BTW, the only advantage kids have in learning a language compared to adults is they can typically develop a more "native" accent. Motivated adults who already have a language schema in their brain can actually learn faster than kids.

This is absolutely fascinating. The second paragraph just goes to reinforce the idea that hearing people who really want to become fluent ASL users MUST go to Deaf events and become immersed. I would say that some of the best terps are those that really had a great grasp of English structure and usage and were able to learn ASL quicker due to that understanding. They know how language works and how it fits into a scheme because they already have a language base to draw from.


I also don't why it's a total dichotomy; kids can EITHER learn to Sign OR go to oral training. I don't see the taboo there. I would think that since kids are primarily visual as babies/toddlers, ASL would make perfect sense anyway. Just my two cents.
 
I do not agree with this at all! I have been signing with babies since 2008 as well as speaking to them out loud in english when I use the sign I say the word associated with the sign all of the babies I have worked with have used their first sign by 6 months and have spoken true words before the developmental time line there is no reason that babies/ children can't learn to speak as well as sign
 
I do not agree with this at all! I have been signing with babies since 2008 as well as speaking to them out loud in english when I use the sign I say the word associated with the sign all of the babies I have worked with have used their first sign by 6 months and have spoken true words before the developmental time line there is no reason that babies/ children can't learn to speak as well as sign

Unless they are deaf of course....

But why would that be of interest on a site called Alldeaf? :hmm:
 
hard to say, I find out figure out images, think so myself!
 
My point was that babies can do both I know deaf babies that have also been able to learn both with neither hindering the other the use of sign language allows babies hearing or deaf to be able to for conversations. By using sighs children children become better at connecting words to objects. Signing may also have a lasting effect on childrens intellectual development." - Jane Jarvis
 
My point was that babies can do both I know deaf babies that have also been able to learn both with neither hindering the other the use of sign language allows babies hearing or deaf to be able to for conversations. By using sighs children children become better at connecting words to objects.
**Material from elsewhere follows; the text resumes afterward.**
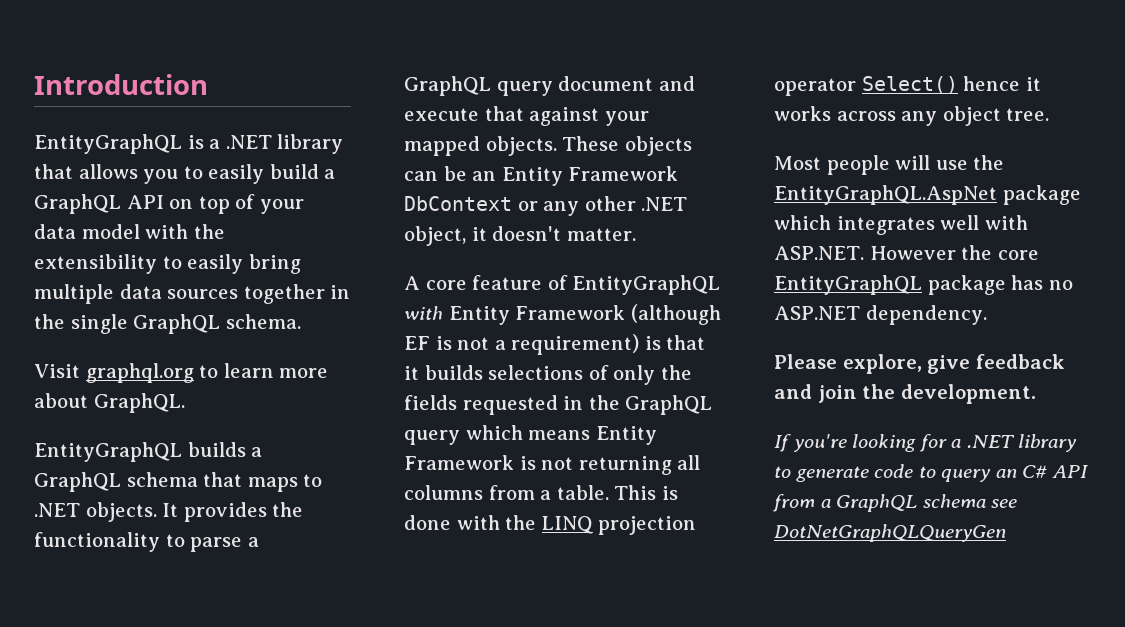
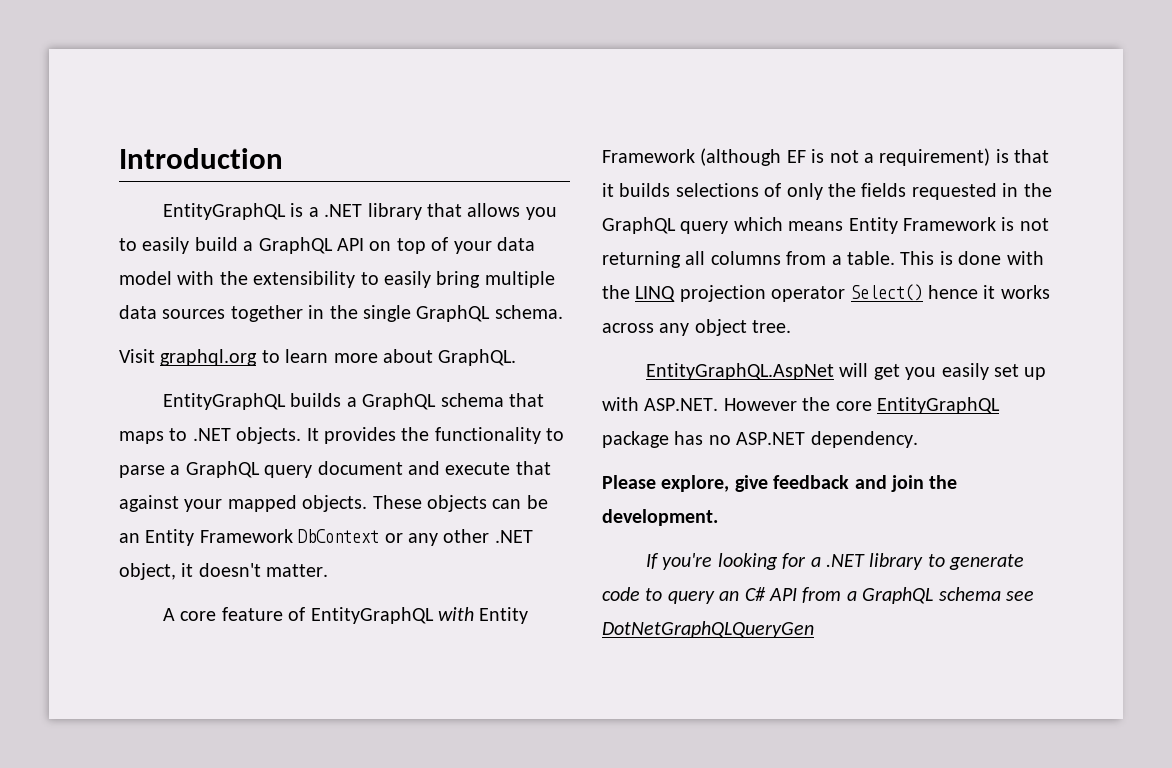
[774,155,1005,175] [774,185,1081,205] [774,215,980,235] Most people will use the EntityGraphQL.AspNet package which integrates well -> [645,363,1047,380] EntityGraphQL.AspNet will get you easily set up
Signing may also have a lasting effect on childrens intellectual development." - Jane Jarvis

You have missed the whole point of the article.
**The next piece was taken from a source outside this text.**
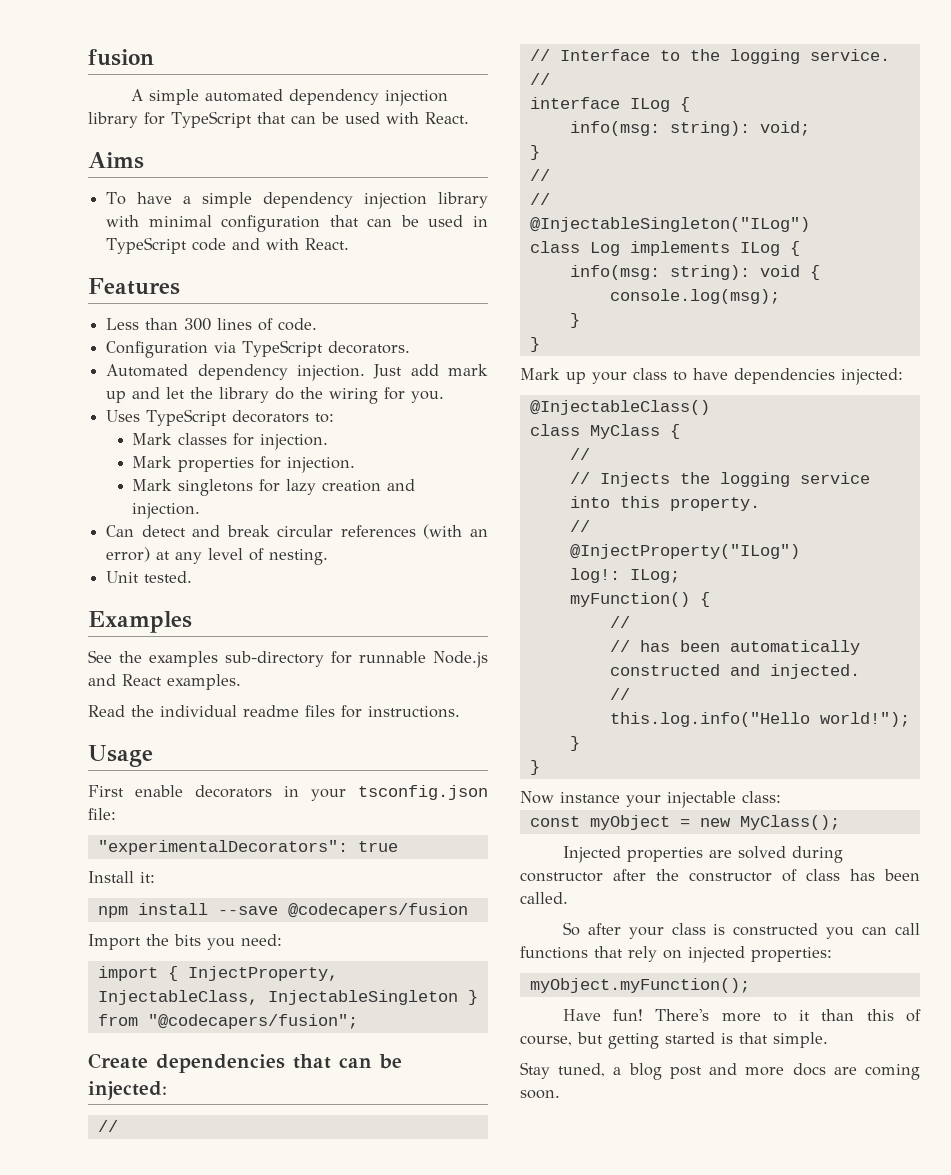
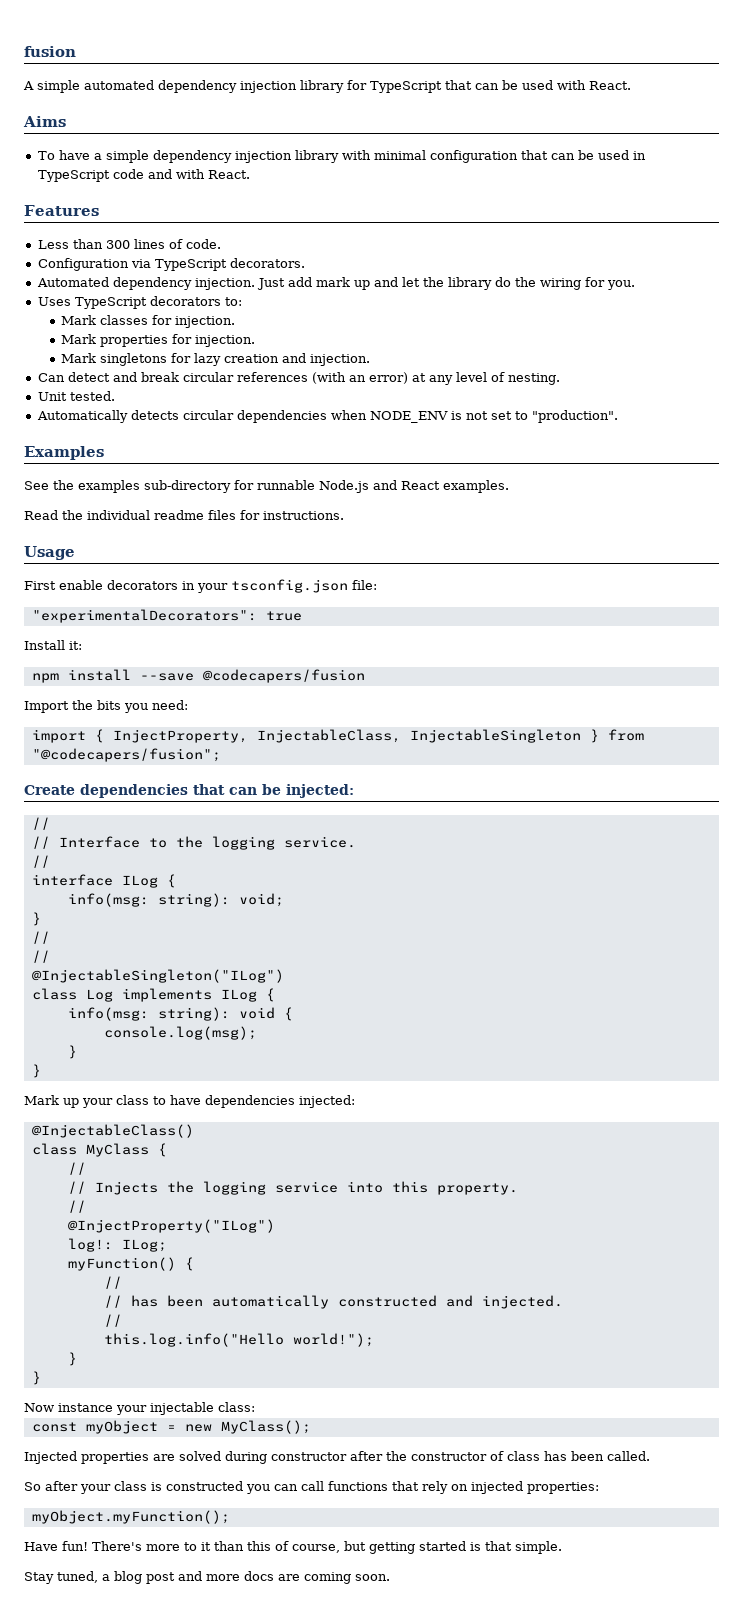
(193, 577) none -> [36,410,618,423] // Automatically detects circular dependencies when NODE_ENV is not set to "production".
Please go study more before opining on such an important matter here.
 
this is, at least part of the reason why I am signing with my children. I want my daughters to have a language, not just a random string of words or mouth movements. I want them to be able to converse easily, and I can already see that happening with my daughters... Ally recently learned no, and that is her favorite thing to tell her sister. Amaya obviously knows what it means, because each time Ally signs no to her (when she is looking anyways) Amaya will start crying... its so interesting to see, because I do not think this could have happened with speech alone (even if Ally was hearing). My girls at 6 months old are able to tell me more, milk, no, all done, mom, dad, hurt, potty, sleep. This is not something that could have been done with speech. I am truly thankful for ASL in both my life, and my children's lives. I know I would not have been able to finish high school without the use of my interpreters, and I am happy that I can be a wonderful example of a bilingual adult for my children.